Germanistik in der Schweiz. Online-Zeitschrift der SAGG 2/2003


"Man setze sich nur an die Stelle der Matrone! Man wird nichts Unnatürliches finden"
Zur Rezeption der Witwe von Ephesus im 20. Jahrhundert

Florian Gelzer (Bern)


Abstract

 

Among all the excerpts of Petronius' Satyrica (c. 60 ad) which have survived, it is undoubtedly the story of the Widow of Ephesus, related in the course of the novel, which has aroused the interest of later generations of writers to the greatest degree. The tale treats of a widow who, watching inconsolably in the vault where her recently dead husband has been laid, is induced by a kindly soldier to take food, and presently to accept him as her lover. Ever since the Middle Ages, the racy anecdote has become one of the most popular themes in European literature.
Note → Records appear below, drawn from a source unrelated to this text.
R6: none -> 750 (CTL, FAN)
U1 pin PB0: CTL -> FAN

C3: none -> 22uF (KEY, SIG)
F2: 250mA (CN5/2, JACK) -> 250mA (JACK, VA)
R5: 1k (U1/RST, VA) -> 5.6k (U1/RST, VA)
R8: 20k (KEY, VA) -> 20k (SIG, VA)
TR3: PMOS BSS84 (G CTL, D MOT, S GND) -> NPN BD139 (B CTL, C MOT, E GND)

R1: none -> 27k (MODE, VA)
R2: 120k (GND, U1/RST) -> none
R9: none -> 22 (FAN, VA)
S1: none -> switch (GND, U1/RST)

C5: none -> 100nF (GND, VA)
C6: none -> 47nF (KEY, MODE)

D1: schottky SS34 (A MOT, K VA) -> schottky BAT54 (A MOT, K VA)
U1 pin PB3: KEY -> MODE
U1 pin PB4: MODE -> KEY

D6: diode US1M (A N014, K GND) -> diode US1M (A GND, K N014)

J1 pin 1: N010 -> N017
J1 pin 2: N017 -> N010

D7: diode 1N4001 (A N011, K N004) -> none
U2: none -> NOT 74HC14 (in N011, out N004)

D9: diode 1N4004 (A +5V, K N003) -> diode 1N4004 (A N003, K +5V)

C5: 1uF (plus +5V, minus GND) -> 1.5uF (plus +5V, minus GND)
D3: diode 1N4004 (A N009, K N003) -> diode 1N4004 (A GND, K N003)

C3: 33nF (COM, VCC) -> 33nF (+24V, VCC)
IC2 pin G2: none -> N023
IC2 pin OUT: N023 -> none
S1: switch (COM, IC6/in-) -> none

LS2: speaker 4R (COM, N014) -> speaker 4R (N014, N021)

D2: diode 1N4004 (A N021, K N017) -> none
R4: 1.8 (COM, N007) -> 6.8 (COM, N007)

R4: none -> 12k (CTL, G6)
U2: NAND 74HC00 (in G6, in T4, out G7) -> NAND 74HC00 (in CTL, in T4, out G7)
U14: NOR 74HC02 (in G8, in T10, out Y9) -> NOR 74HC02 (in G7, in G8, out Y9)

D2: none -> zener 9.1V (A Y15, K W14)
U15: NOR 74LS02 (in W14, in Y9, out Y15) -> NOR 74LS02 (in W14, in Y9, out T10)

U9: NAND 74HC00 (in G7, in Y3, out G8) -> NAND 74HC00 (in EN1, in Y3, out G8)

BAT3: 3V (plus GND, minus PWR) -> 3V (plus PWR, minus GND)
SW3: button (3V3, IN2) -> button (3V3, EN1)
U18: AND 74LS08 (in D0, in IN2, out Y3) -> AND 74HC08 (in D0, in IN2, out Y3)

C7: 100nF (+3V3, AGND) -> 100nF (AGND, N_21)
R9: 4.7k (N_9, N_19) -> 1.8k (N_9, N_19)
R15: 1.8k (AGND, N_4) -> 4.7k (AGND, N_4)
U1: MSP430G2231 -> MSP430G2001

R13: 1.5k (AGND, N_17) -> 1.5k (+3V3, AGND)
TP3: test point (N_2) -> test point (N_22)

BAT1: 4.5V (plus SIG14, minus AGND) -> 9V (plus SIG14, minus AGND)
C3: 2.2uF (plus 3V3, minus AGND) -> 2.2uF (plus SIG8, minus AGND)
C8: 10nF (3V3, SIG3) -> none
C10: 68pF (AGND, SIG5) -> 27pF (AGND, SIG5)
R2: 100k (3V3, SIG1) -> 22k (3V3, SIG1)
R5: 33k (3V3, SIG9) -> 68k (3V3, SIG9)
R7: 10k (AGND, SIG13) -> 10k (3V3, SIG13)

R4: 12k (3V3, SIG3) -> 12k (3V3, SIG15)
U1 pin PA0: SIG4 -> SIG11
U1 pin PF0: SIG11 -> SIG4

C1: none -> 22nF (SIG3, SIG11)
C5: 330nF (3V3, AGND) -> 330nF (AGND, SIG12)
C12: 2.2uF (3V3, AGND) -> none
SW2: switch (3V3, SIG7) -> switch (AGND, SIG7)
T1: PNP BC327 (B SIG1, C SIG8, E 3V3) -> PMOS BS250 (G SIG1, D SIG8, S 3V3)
From medieval moralising interpretations and eccentric adaptations in Elizabethan England to the polished and cavalier renderings in eighteenth-century France, the simple story has inspired an astonishingly wide variety of versions and interpretations. Authors like Houdar de la Motte, La Fontaine, Lessing, Weisse or Chamisso, to name just a few, all have tried to adapt the famous tale in (either tragic or comic) plays, stories, ballads or poems.

It is less known however that in the twentieth century, contrary to general scholarly opinion, the story of the Widow of Ephesus has not disappeared from European literature at all. In this essay, three examples of twentieth-century adaptations of the tale for the stage (by J. M. Synge, Jean Cocteau and Christopher Fry) are presented and contrasted with earlier versions from the Baroque or the Enlightenment period. Each of the three plays refers to and reinterprets one specific (French or English) tradition of the tale canonised in the seventeenth and eighteenth centuries, thereby transforming the story into a parable of female emancipation, a bawdy farce or a Christian mystery play, respectively.